Con la recente pronuncia n. 34090 del 27.4.2017, Quarticelli, non ancora mass., le Sezioni Unite di questa Corte di legittimità hanno, infatti, affermato il principio che: “la circostanza aggravante della destrezza di cui all’art. 625 c.p., comma 1, n. 4, richiede un comportamento dell’agente, posto in essere prima o durante l’impossessamento del bene mobile altrui, caratterizzato da particolare abilità, astuzia o avvedutezza, idoneo a sorprendere, attenuare o eludere la sorveglianza sul bene stesso; sicchè non sussiste detta aggravante nell’ipotesi di furto commesso da chi si limiti ad approfittare di situazioni, dallo stesso non provocate, di disattenzione o di momentaneo allontanamento del detentore dalla cosa”. Secondo il dictum delle SSUU Q., che il Collegio condivide, dunque, è furto con destrezza, caratterizzato da una risposta punitiva gravosa, che sanziona più seriamente le condizioni di minorata difesa delle cose di fronte all’abilità dell’agente, quello qualificato da una condotta spoliativa attuata con particolare ingegno, astuzia e scaltrezza e dunque, per ravvisare l’aggravante, è necessario che l’agire non si limiti alla mera sottrazione del bene, pur facilitata dall’altrui disattenzione o dalla momentanea assenza, ma riveli connotati di capacità ed efficienza offensiva che incrementino le possibilità di portarlo a compimento ed offendano più seriamente il patrimonio.

Se il furto si realizza a fronte della distrazione del detentore, o dell’abbandono incustodito del bene, anche se per un breve lasso di tempo, che non siano preordinati e cagionati dall’autore, nè accompagnati da altre modalità insidiose e abili che ne divergono l’attenzione dalla cosa, il fatto manifesta la sola ordinaria modalità furtiva, inidonea a ledere più intensamente e gravemente il bene tutelato ed è privo dell’ulteriore disvalore preteso per realizzare la circostanza aggravante e per giustificare punizione più seria. Merita dunque condivisione – secondo le SSUU Q. – l’orientamento che propugna una nozione più restrittiva di destrezza perchè “assegnare valore qualificante alla sola prontezza nell’avvalersi della situazione favorevole comunque creatasi significherebbe valorizzare la componente soggettiva del reato e la pericolosità individuale, ponendo in secondo piano la materialità del fatto come concretamente offensivo del bene giuridico, in contrasto col principio di cui all’art. 25 Cost., comma 2, che, menzionando il fatto commesso, esclude che il reato possa essere considerato in termini di sola rimproverabilità soggettiva e con la stessa natura oggettiva della circostanza.

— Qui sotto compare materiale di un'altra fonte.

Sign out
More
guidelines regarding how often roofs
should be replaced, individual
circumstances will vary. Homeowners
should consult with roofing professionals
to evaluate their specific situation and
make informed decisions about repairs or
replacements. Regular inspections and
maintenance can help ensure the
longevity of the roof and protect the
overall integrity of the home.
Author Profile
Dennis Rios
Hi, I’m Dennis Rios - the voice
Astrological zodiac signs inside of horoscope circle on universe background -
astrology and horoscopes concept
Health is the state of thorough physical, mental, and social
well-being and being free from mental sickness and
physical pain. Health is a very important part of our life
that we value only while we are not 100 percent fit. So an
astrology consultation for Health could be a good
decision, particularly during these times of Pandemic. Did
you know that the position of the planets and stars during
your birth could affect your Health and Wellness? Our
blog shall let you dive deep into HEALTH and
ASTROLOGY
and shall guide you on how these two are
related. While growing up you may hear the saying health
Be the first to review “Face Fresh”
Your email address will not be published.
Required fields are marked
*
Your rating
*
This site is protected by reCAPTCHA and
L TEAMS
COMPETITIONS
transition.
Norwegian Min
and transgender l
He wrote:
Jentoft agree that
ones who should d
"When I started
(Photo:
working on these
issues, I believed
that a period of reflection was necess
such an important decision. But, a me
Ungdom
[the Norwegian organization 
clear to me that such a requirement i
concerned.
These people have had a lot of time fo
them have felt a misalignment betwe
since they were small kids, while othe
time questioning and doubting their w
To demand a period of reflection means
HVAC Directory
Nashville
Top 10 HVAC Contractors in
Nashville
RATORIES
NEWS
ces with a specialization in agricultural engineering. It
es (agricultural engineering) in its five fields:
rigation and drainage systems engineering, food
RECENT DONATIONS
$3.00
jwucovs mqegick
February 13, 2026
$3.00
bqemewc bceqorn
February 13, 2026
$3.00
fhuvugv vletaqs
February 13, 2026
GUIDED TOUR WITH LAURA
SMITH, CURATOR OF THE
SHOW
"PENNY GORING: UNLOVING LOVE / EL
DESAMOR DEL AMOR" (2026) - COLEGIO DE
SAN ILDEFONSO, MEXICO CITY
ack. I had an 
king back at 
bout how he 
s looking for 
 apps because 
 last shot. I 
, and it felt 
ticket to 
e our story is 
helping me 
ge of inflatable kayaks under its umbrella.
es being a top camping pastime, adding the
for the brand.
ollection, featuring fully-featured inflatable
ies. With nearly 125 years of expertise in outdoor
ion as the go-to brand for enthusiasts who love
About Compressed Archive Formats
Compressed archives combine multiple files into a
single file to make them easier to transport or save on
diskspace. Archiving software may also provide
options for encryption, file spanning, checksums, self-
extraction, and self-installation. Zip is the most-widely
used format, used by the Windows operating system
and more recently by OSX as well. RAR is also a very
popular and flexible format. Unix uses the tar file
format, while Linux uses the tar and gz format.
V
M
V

Il punto della destrezza andrà dunque rivalutato, alla luce del sopra indicato principio di diritto affermato dalle Sezioni Unite, dal giudice del rinvio che, qualora non ritenga sussistente l’aggravante in questione, sarà chiamato a verificare anche la sussistenza delle condizioni di procedibilità di ciascun reato.

PQM

Annulla la sentenza impugnata limitatamente al punto concernente l’aggravante della destrezza ed alla connessa questione della procedibilità dei reati, con rinvio alla Corte di Appello di Perugia. Rigetta il ricorso nel resto.

Così deciso in Roma, il 19 luglio 2017.